Prompt:
From the data below, pull out every line that contains the string "Jared" and copy each one unchanged.
*****
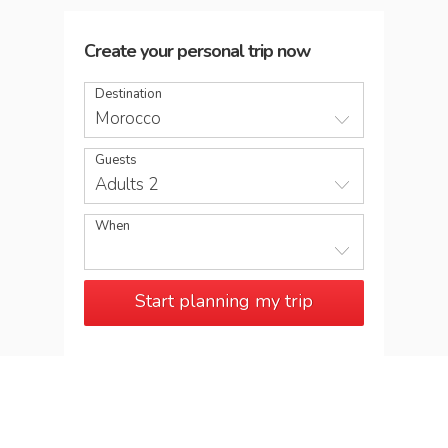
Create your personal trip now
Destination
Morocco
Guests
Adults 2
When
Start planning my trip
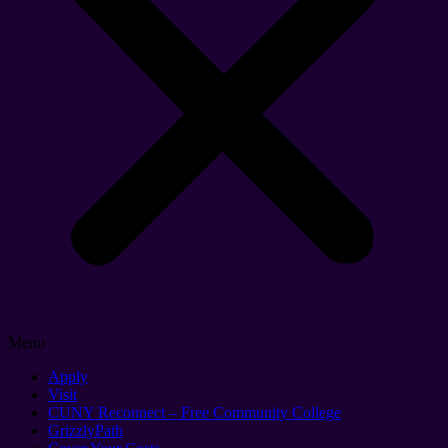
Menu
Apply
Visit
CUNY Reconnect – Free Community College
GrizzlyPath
*****
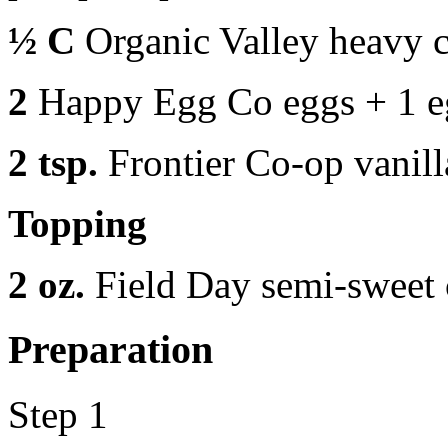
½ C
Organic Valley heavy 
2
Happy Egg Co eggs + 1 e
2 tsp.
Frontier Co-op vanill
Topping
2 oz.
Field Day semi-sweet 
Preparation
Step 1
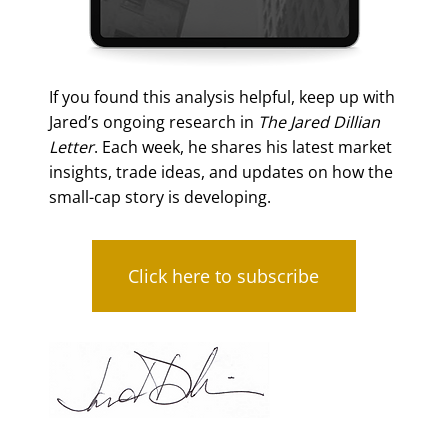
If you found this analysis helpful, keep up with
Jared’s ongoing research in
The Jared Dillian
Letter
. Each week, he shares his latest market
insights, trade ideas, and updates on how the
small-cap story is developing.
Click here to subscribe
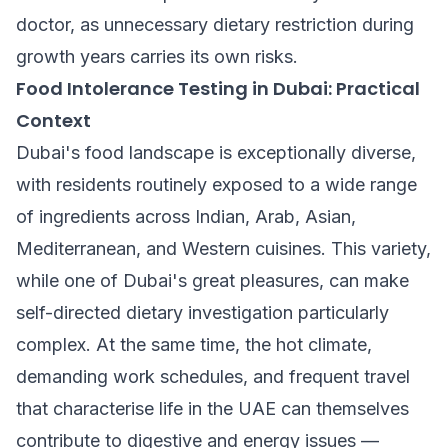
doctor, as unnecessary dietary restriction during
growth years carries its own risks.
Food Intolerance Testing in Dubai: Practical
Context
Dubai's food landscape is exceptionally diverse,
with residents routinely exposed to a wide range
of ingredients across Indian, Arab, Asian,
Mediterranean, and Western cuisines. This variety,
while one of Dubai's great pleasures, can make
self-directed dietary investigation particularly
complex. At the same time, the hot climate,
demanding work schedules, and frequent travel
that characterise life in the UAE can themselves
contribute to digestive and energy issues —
*****
Result for this task:
Jared’s ongoing research in
The Jared Dillian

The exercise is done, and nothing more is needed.